Blount Motorsports owner Larry Garner

Blount Motorsports owner Larry Garner

On Monday, Maryville, Tenn. based Blount Motorsports will embark on the two-week adventure that is the Schaeffer’s Oil Southern Nationals. Ten races are scheduled to be contested over the course of a thirteen day period with the BMS team placing their hopes for mini-series glory squarely on the shoulders of young Donald McIntosh.

And looking at the record compiled by that driver and organization over recent months, it would seem as if those hopes are indeed well placed. After winning the season finale last year at Boyd’s Speedway, McIntosh and BMS have scored a total of five victories in various series races during the first half of 2015.

BMS owner Larry Garner believes there will be more success in the future for his team and his driver. The founder and guiding force behind Blount Excavating along with BMS crew chief David Bryant sought McIntosh as their wheel man last September after a parting of ways with former pilot Billy Ogle, Jr.
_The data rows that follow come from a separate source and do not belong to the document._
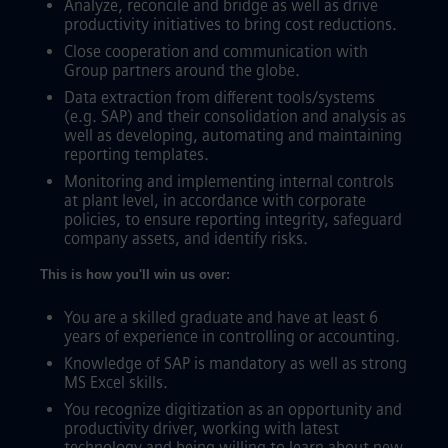
Analyze, reconcile and bridge as well as drive
productivity initiatives to bring cost reductions.
Close cooperation and communication with
Group partners around the globe.
Data extraction from different tools/systems
(e.g. SAP) and their consolidation and analysis as
well as developing, automating and maintaining
reporting templates.
Monitoring and implementing internal controls
at plant level, in accordance with corporate
policies, to ensure reporting integrity, safeguard
company assets, and identify risks.
This is how you'll win us over:
You are a skilled graduate and have at least 6
years of experience in controlling or accounting.
Knowledge of SAP is mandatory as well as strong
MS Excel skills.
You recognize digitization as an opportunity and
productivity driver, working with latest
technology and being willing to learn about new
“I think he has a lot of upside, and he still has some downside because he’s just 22,” Garner said of McIntosh in an interview with InsideDirtRacing.com. “I think this is only his third year in supers. We saw the talent last year when he was driving and crewing his own car. We’d watch him get out, he’d park beside us, and when he got out he had to work on the car- and that’s tough.

McIntosh talking with BMS crew chief David Bryant.
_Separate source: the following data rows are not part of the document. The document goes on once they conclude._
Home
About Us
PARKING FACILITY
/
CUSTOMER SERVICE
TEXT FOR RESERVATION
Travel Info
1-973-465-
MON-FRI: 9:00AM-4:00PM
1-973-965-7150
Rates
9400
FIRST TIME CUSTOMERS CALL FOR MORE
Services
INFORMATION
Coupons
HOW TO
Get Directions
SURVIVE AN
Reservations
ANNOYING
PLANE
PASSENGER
McIntosh talking with BMS crew chief David Bryant.

“We knew the talent was there,” Garner continued. “But if you noticed last fall, we had a lot of crashes and a lot of people gave David grief over it. They wanted to know what we were doing and wondering if we had lost our minds. But we got it together right at the end of last year and now people have decided we weren’t as crazy as they thought we were.”

Garner sees McIntosh’s knowledge of the inner workings of a race car as his greatest asset.

“Donald can come in and tell you if it needs more wedge, more weight, a stiffer spring or a softer spring, what it’s doing, and he could get out and fix it if he had to,” Garner noted. “Donald gives David great feedback. He may get out and say we need one thing and David may agree or he may think we need something else then they work it out. They get along real well. It’s been a big help to have a driver who can tell us what’s wrong and give us an idea of what it needs to get it right.”

BMS typically runs a regional schedule entering races within a few hours of their shop, regardless of series affiliation. However, Garner, Bryant and crew member B.J. Hillman are so high on McIntosh’s abilities that they considered entering their car in a full series during the 2015 season. But that idea was ultimately shelved… for the time being.

“We talked this year about possibly running the Ultimate(Super Late Model) Series, but with Donald being new and us all having to gel, and we’re still gelling, we weren’t ready,” Garner said. “We have no intentions right now of ever running a national series. We do this for fun and not for a living. I just want us to be a team that will be respected enough that when we do enter a national event, people at least know who we are.”

Donald McIntosh in the BMS #7

Donald McIntosh in the BMS #7

And Garner believes people will not only know his team, but also his driver, in the near future.

“In another year or two, he’s really going to turn some heads. There are going to be some people watching.”